> **Exercise material**:
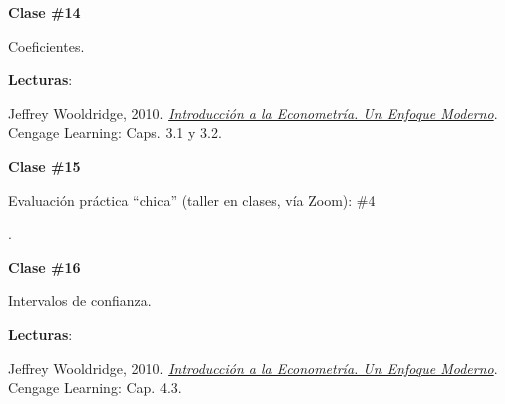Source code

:\documentclass[letterpaper]{article}
\renewenvironment{itemize}{
  \begin{list}{}{
    \setlength{\leftmargin}{1.5em}
  }
}{
  \end{list}
}
\begin{document}
\begin{enumerate}
			\begin{itemize} 
				\item[$\bullet$] {\bf Clase \#14}
					\begin{itemize} 
						\item[$\circ$] Coeficientes. %
						\item[$\circ$] {\bf Lecturas}: 
							\begin{itemize}
								\item[$\diamond$] Jeffrey Wooldridge, 2010. \href{https://github.com/hbahamonde/Metodos_de_Investigacion/raw/master/Readings/Wooldridge.pdf}{\emph{Introducci\'on a la Econometr\'ia. Un Enfoque Moderno}}. Cengage Learning: Caps. 3.1 y 3.2.
							\end{itemize}
					\end{itemize}
			\end{itemize}



			\begin{itemize} 
				\item[$\bullet$] {\bf Clase \#15}
					\begin{itemize} 
						{\color{red}\item[\Pointinghand] Evaluaci\'on pr\'actica ``chica'' (taller en clases, v\'ia Zoom): \#4}.
					\end{itemize}
			\end{itemize}



			\begin{itemize} 
				\item[$\bullet$] {\bf Clase \#16}
					\begin{itemize} 
						\item[$\circ$] Intervalos de confianza. %
						\item[$\circ$] {\bf Lecturas}: 
							\begin{itemize}
								\item[$\diamond$] Jeffrey Wooldridge, 2010. \href{https://github.com/hbahamonde/Metodos_de_Investigacion/raw/master/Readings/Wooldridge.pdf}{\emph{Introducci\'on a la Econometr\'ia. Un Enfoque Moderno}}. Cengage Learning: Cap. 4.3.
							\end{itemize}
					\end{itemize}
			\end{itemize}




\end{enumerate}
\end{document}
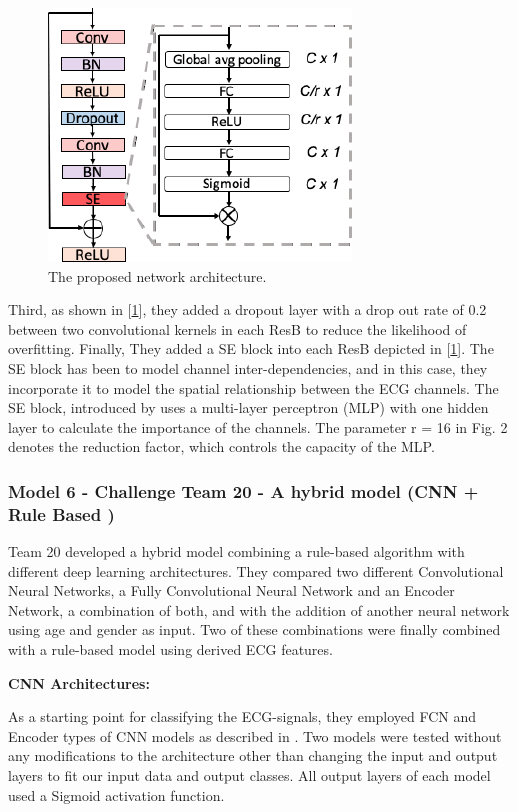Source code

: \begin{figure}[H]
\centering
\includegraphics[scale=0.5]{img/team_two_network_2.png}
\caption{The proposed network architecture.}
\label{fig:team_two_network_2}
\end{figure}

Third, as shown in [\ref{fig:team_two_network_2}], they added a dropout layer with a drop out rate of 0.2 between two convolutional kernels in each ResB to reduce the likelihood of overfitting. Finally, They added a SE block into each ResB depicted in [\ref{fig:team_two_network_2}]. The SE block has been to model channel inter-dependencies, and in this case, they incorporate it to model the spatial relationship between the ECG channels. The SE block, introduced by \cite{Hu_2018_CVPR} uses a multi-layer perceptron (MLP) with one hidden layer to calculate the importance of the channels. The parameter r = 16 in Fig. 2 denotes the reduction factor, which controls the capacity of the MLP.


\subsubsection{Model 6 - Challenge Team 20 - A hybrid model (CNN + Rule Based )\cite{second_team} } \label{3model6}

Team 20 developed a hybrid model combining a rule-based algorithm with different deep learning architectures. They compared two different Convolutional Neural Networks, a Fully Convolutional Neural Network and an Encoder Network, a combination of both, and with the addition of another neural network using age and gender as input. Two of these combinations were finally combined with a rule-based model using derived ECG features. 

\textbf{CNN Architectures:}

As a starting point for classifying the ECG-signals, they employed FCN and Encoder types of CNN models as described in \cite{ismail2019deep}. Two models were tested without any modifications to the architecture other than changing the input and output layers to fit our input data and output classes. All output layers of each model used a Sigmoid activation function.

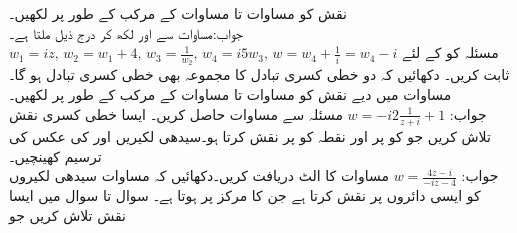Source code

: \quad
نقش  کو مساوات  تا مساوات  کے مرکب کے طور پر لکھیں۔\\
جواب:\quad مساوات  سے  اور   لکھ کر درج ذیل ملتا ہے۔\\
 $w_1=iz,\, w_2=w_1+4,\, w_3=\tfrac{1}{w_2},\, w_4=i5w_3,\,w=w_4+\tfrac{1}{i}=w_4-i$
\quad
مسئلہ  کو  کے لئے ثابت کریں۔
\quad
دکھائیں کہ دو خطی کسری تبادل کا مجموعہ بھی خطی کسری تبادل ہو گا۔
\quad
مساوات  میں دیے نقش کو مساوات  تا مساوات  کے مرکب کے طور پر لکھیں۔\\
جواب:\quad
$w=-i2\tfrac{1}{z+i}+1$
\quad
مسئلہ  سے مساوات  حاصل کریں۔
\quad
ایسا خطی کسری نقش تلاش کریں جو  کو  پر اور نقطہ  کو  پر نقش کرتا ہو۔سیدھی لکیریں  اور  کی عکس کی ترسیم کھینچیں۔\\
جواب:\quad
$w=\tfrac{4z-i}{-iz-4}$
\quad
مساوات  کا الٹ دریافت کریں۔دکھائیں کہ مساوات  سیدھی  لکیروں کو ایسی دائروں پر نقش کرتا ہے جن کا مرکز  پر ہوتا ہے۔ 
سوال  تا سوال  میں ایسا نقش تلاش کریں جو

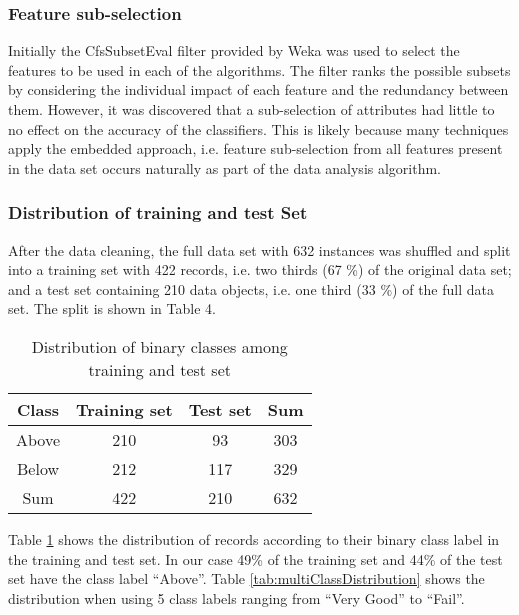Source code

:	    \subsubsection{Feature sub-selection}
	    Initially the CfsSubsetEval filter provided by Weka was used to select the features to be used in each of the algorithms. The filter ranks the possible subsets by considering the individual impact of each feature and the redundancy between them. However, it was discovered that a sub-selection of attributes had little to no effect on the accuracy of the classifiers. This is likely because many techniques apply the embedded approach, i.e. feature sub-selection from all features present in the data set occurs naturally as part of the data analysis algorithm.
	    
	    \subsubsection{Distribution of training and test Set}
	    After the data cleaning, the full data set with 632 instances was shuffled and split into a training set with 422 records, i.e. two thirds (67 \%) of the original data set; and a test set containing 210 data objects, i.e. one third (33 \%) of the full data set. The split is shown in Table 4.
	    
	    \begin{table}[h]
	        \centering
	        \begin{tabular}{cccc}
	        \hline
	            Class &  Training set & Test set & Sum\\ \hline
	            Above & 210 & 93  & 303 \\
	            Below & 212 & 117 & 329\\ \hline
	            Sum & 422 & 210 & 632 \\
	            \hline
	        \end{tabular}
	        \caption{Distribution of binary classes among training and test set}
	        \label{tab:binClassDistribution}
	    \end{table}
	    
	    Table \ref{tab:binClassDistribution} shows the distribution of records according to their binary class label in the training and test set. In our case 49\% of the training set and 44\% of the test set have the class label ``Above''. Table \ref{tab:multiClassDistribution} shows the distribution when using 5 class labels ranging from ``Very Good'' to ``Fail''.
	    
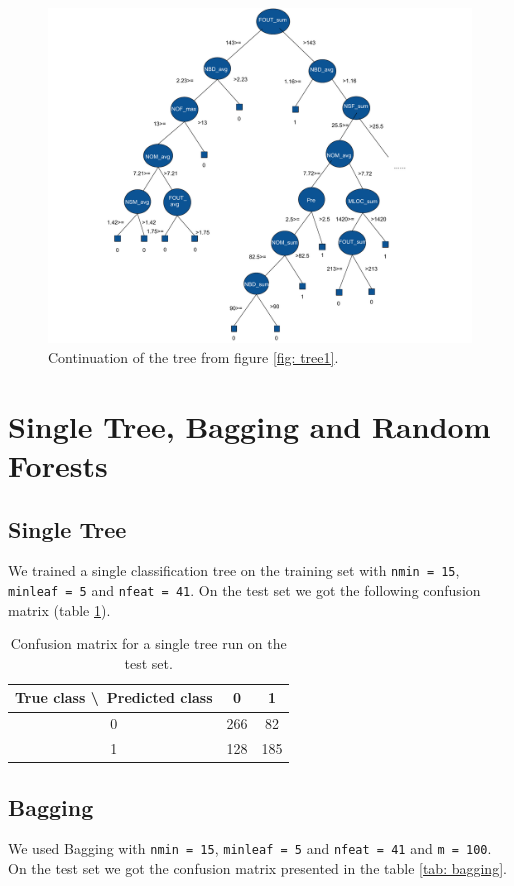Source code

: \documentclass[a4paper,11pt]{article}
\begin{document}
\begin{figure}[h!]
\includegraphics[width=\textwidth]{Tree2.pdf}
\caption{Continuation of the tree from figure \ref{fig: tree1}.} 
\label{fig: tree2}
\end{figure}

\section{Single Tree, Bagging and Random Forests}

\subsection{Single Tree}
We trained a single classification tree on the training set with \verb|nmin = 15|, \verb|minleaf = 5| and \verb|nfeat = 41|. On the test set we got the following confusion matrix (table \ref{tab: singletree}).
 
\begin{table}[h!]
\centering
	\begin{tabular}{c||c|c}
	True class \textbackslash\ Predicted class & 0 & 1 \\ \hline \hline
	0 & 266 & 82 \\ \hline
	1 & 128 & 185
	\end{tabular}
	\caption{Confusion matrix for a single tree run on the test set.}
	\label{tab: singletree}
\end{table}


\subsection{Bagging}
We used Bagging with \verb|nmin = 15|, \verb|minleaf = 5| and \verb|nfeat = 41| and \verb|m = 100|. On the test set we got the confusion matrix presented in the table \ref{tab: bagging}.
\end{document}
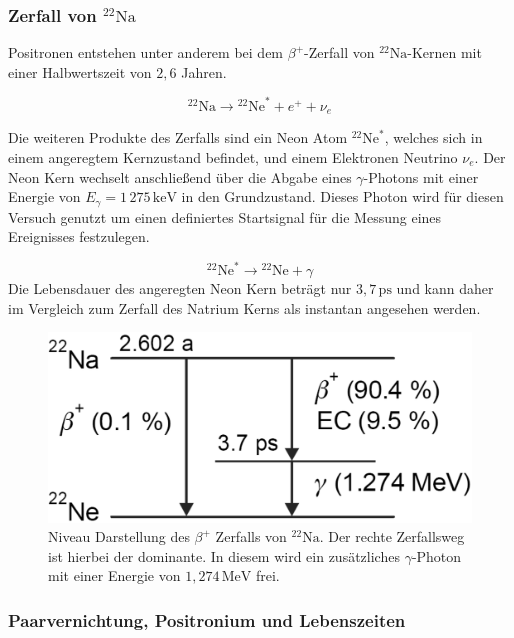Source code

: \documentclass[numbers=noenddot,12pt,a4paper]{scrartcl}
\begin{document}
		\subsubsection{Zerfall von $^{22}\textrm{Na}$}
	
			Positronen entstehen unter anderem bei dem $\beta^+$-Zerfall von $^{22}\textrm{Na}$-Kernen mit einer Halbwertszeit von $2,6$ Jahren.
	
			\begin{equation}
				^{22}\textrm{Na} \rightarrow {}^{22}\textrm{Ne}^* + e^+ + \nu_e
			\end{equation}
	
			Die weiteren Produkte des Zerfalls sind ein Neon Atom ${}^{22}\textrm{Ne}^*$, welches sich in einem angeregtem Kernzustand befindet, und einem Elektronen Neutrino $\nu_e$. Der Neon Kern wechselt anschließend über die Abgabe eines $\gamma$-Photons mit einer Energie von $E_\gamma = 1\,275\,\mathrm{keV}$ in den Grundzustand. Dieses Photon wird für diesen Versuch genutzt um einen definiertes Startsignal für die Messung eines Ereignisses festzulegen.
			
			\begin{equation}
				{}^{22}\textrm{Ne}^* \rightarrow {}^{22}\textrm{Ne} + \gamma
			\end{equation}
			Die Lebensdauer des angeregten Neon Kern beträgt nur $3,7\,\mathrm{ps}$ und kann daher im Vergleich zum Zerfall des Natrium Kerns als instantan angesehen werden. 
	
		
		\begin{figure}[!h]
			\centering
			\label{abb:zerfall}
			\includegraphics[width=0.5\columnwidth]{pics/termschema}
			\caption{Niveau Darstellung des $\beta^+$ Zerfalls von ${}^{22}\textrm{Na}$. Der rechte Zerfallsweg ist hierbei der dominante. In diesem wird ein zusätzliches $\gamma$-Photon mit einer Energie von $1,274\,\mathrm{MeV}$ frei.}
		\end{figure}
	
		\subsubsection{Paarvernichtung, Positronium und Lebenszeiten}
	
\end{document}
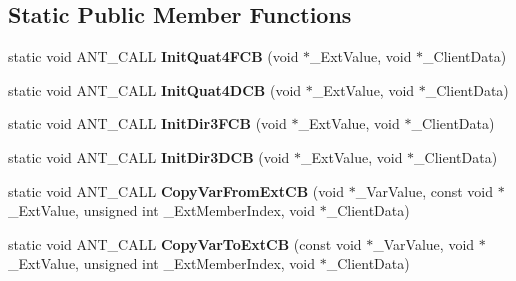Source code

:\subsection*{Static Public Member Functions}
\begin{DoxyCompactItemize}
\item 
\hypertarget{struct_c_quaternion_ext_a20ac6106eb9934c0c3a1f8bd9148f696}{static void A\+N\+T\+\_\+\+C\+A\+L\+L {\bfseries Init\+Quat4\+F\+C\+B} (void $\ast$\+\_\+\+Ext\+Value, void $\ast$\+\_\+\+Client\+Data)}\label{struct_c_quaternion_ext_a20ac6106eb9934c0c3a1f8bd9148f696}

\item 
\hypertarget{struct_c_quaternion_ext_a8f7ca8069432d315ae2e80774d163400}{static void A\+N\+T\+\_\+\+C\+A\+L\+L {\bfseries Init\+Quat4\+D\+C\+B} (void $\ast$\+\_\+\+Ext\+Value, void $\ast$\+\_\+\+Client\+Data)}\label{struct_c_quaternion_ext_a8f7ca8069432d315ae2e80774d163400}

\item 
\hypertarget{struct_c_quaternion_ext_aeebc762f035f76d27c083279746ec06c}{static void A\+N\+T\+\_\+\+C\+A\+L\+L {\bfseries Init\+Dir3\+F\+C\+B} (void $\ast$\+\_\+\+Ext\+Value, void $\ast$\+\_\+\+Client\+Data)}\label{struct_c_quaternion_ext_aeebc762f035f76d27c083279746ec06c}

\item 
\hypertarget{struct_c_quaternion_ext_ad62ecd534ac09e1e68092da3e8e90d11}{static void A\+N\+T\+\_\+\+C\+A\+L\+L {\bfseries Init\+Dir3\+D\+C\+B} (void $\ast$\+\_\+\+Ext\+Value, void $\ast$\+\_\+\+Client\+Data)}\label{struct_c_quaternion_ext_ad62ecd534ac09e1e68092da3e8e90d11}

\item 
\hypertarget{struct_c_quaternion_ext_af6b7a02f470329529fb6e61170f74fa8}{static void A\+N\+T\+\_\+\+C\+A\+L\+L {\bfseries Copy\+Var\+From\+Ext\+C\+B} (void $\ast$\+\_\+\+Var\+Value, const void $\ast$\+\_\+\+Ext\+Value, unsigned int \+\_\+\+Ext\+Member\+Index, void $\ast$\+\_\+\+Client\+Data)}\label{struct_c_quaternion_ext_af6b7a02f470329529fb6e61170f74fa8}

\item 
\hypertarget{struct_c_quaternion_ext_a04885b65aa78d9db8a74d0de3eeb0033}{static void A\+N\+T\+\_\+\+C\+A\+L\+L {\bfseries Copy\+Var\+To\+Ext\+C\+B} (const void $\ast$\+\_\+\+Var\+Value, void $\ast$\+\_\+\+Ext\+Value, unsigned int \+\_\+\+Ext\+Member\+Index, void $\ast$\+\_\+\+Client\+Data)}\label{struct_c_quaternion_ext_a04885b65aa78d9db8a74d0de3eeb0033}


\end{DoxyCompactItemize}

> **Problem statement**: In the listing above, count each line that holds the word "bullet" and report the number alone.

> **Reply**: 3